Thursday, August 14, 2008

Obesity creeps up in US

Obesity continued to creep up in the United States last year and now affects more than one in four US adults, a US government report showed Friday.In 2005, 23.9 percent of adults in the United States were obese, or had a body mass index greater than 30, while in 2007, the percentage had grown to 25.6 percent, data issued by the Centers for Disease Control (CDC) showed.

Body mass index is calculated by dividing a person's weight in kilos by his or her height squared in meters.

In three states -- Alabama, Mississippi and Tennessee -- nearly one in three adults was obese.

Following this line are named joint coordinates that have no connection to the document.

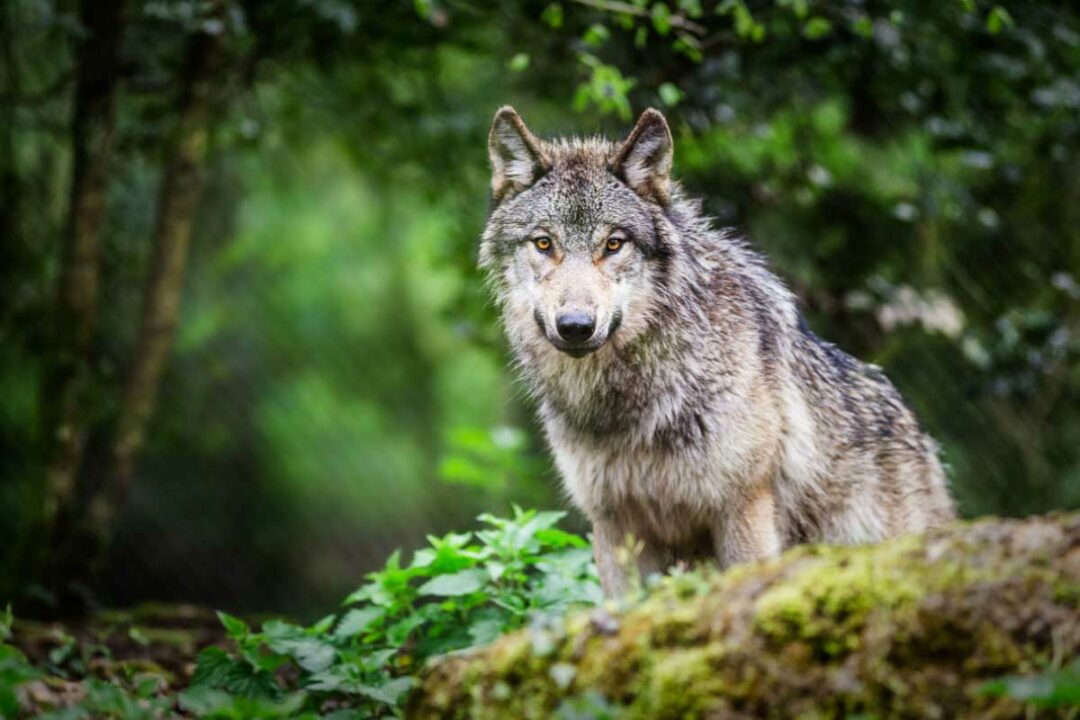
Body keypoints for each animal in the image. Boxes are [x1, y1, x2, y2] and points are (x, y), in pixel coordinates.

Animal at [480, 106, 956, 596]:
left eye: (613, 244)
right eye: (544, 243)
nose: (575, 327)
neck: (632, 404)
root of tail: (918, 434)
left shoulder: (743, 509)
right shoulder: (614, 526)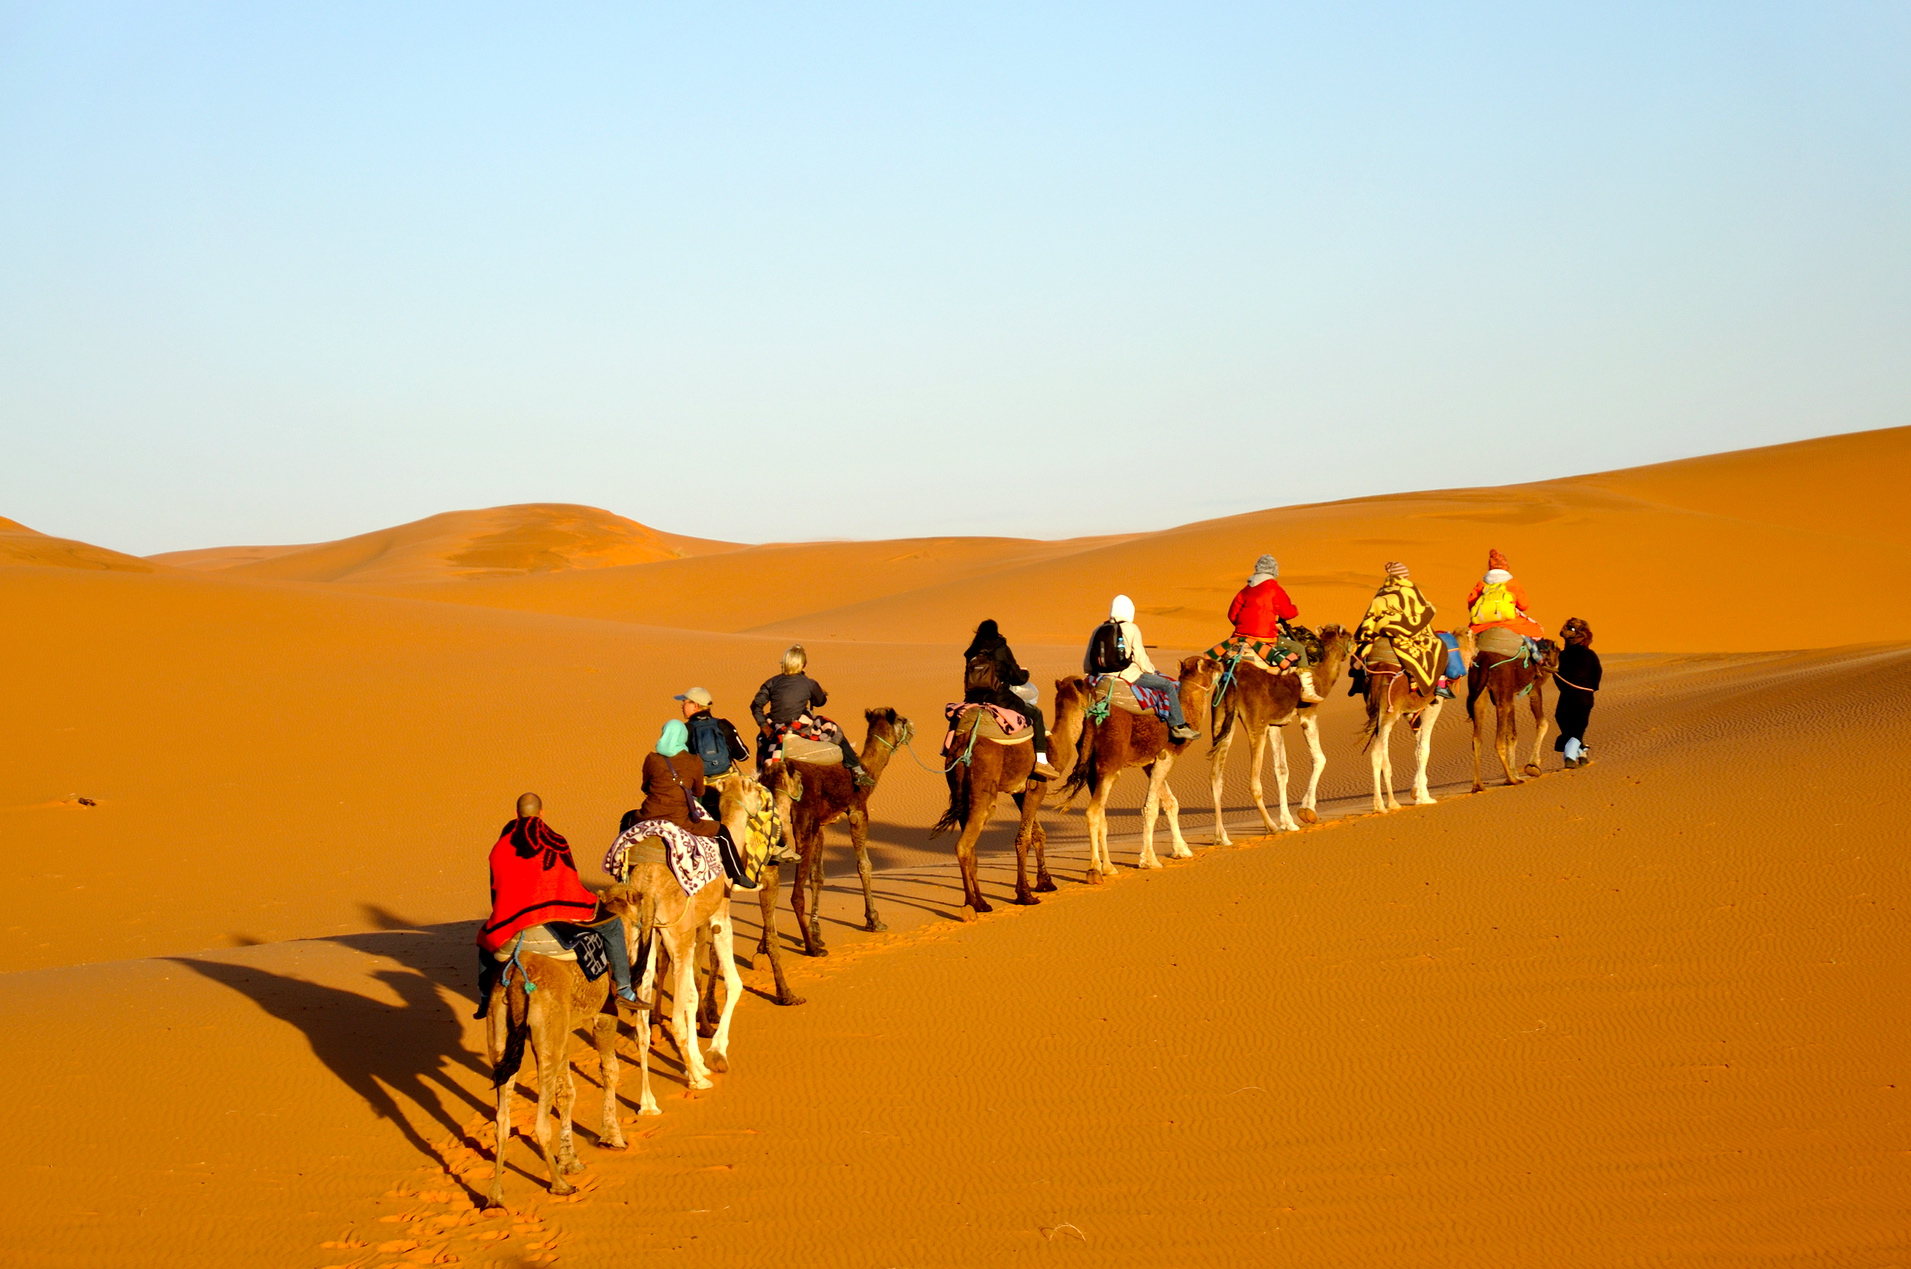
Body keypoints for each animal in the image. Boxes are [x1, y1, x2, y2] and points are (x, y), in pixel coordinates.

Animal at [756, 707, 913, 967]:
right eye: (900, 719)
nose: (912, 727)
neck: (868, 770)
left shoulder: (820, 826)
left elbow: (818, 877)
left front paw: (816, 931)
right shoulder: (857, 811)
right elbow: (864, 865)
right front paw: (874, 920)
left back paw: (764, 947)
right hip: (802, 821)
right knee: (795, 894)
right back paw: (811, 949)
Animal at [928, 714, 1054, 913]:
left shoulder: (1019, 791)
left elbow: (1037, 833)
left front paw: (1044, 883)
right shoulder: (1037, 785)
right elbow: (1025, 837)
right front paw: (1026, 895)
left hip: (961, 796)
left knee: (971, 849)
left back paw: (980, 902)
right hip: (983, 792)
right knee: (964, 845)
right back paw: (972, 904)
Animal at [1054, 657, 1215, 879]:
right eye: (1209, 664)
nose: (1221, 663)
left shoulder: (1149, 761)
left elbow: (1170, 802)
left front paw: (1182, 850)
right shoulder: (1167, 754)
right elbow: (1151, 807)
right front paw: (1149, 861)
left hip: (1093, 766)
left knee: (1101, 812)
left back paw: (1109, 867)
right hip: (1110, 763)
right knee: (1093, 811)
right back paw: (1094, 870)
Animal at [1207, 623, 1360, 840]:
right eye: (1348, 635)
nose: (1357, 643)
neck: (1320, 673)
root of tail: (1232, 680)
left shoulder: (1275, 724)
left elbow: (1281, 770)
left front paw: (1289, 822)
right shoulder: (1308, 713)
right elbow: (1319, 758)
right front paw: (1306, 812)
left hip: (1221, 718)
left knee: (1215, 777)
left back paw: (1222, 837)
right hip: (1256, 723)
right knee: (1253, 781)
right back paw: (1271, 827)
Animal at [1467, 630, 1559, 787]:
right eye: (1558, 652)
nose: (1556, 666)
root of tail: (1484, 661)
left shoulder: (1511, 695)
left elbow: (1512, 735)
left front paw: (1515, 772)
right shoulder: (1534, 687)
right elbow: (1543, 724)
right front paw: (1532, 767)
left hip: (1479, 692)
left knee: (1476, 739)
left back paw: (1478, 785)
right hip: (1502, 692)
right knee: (1498, 741)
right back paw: (1512, 780)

Mississippi, which is also the poorest US state, had the highest rate of obesity in the United States, at 32 percent. Colorado had the lowest rate of obesity at 18.7 percent and was the only state in which obesity was running at less than 19 percent.

No state has achieved the official target to bring obesity down to 15 percent of the adult population by 2010, the report showed.

Obesity was highest for non-Hispanic black women, nearly four in 10 of whom were obese.

University graduates were the least likely to be obese -- around 22 percent compared with 29 percent of people who only obtained a high school diploma.

A report issued last year by the Trust for America's Health (TFAH) said the percentage of obsese adults more than doubled in the past 25 years across the United States, growing from 15 percent in 1978-80 to 32 percent in 2003-04.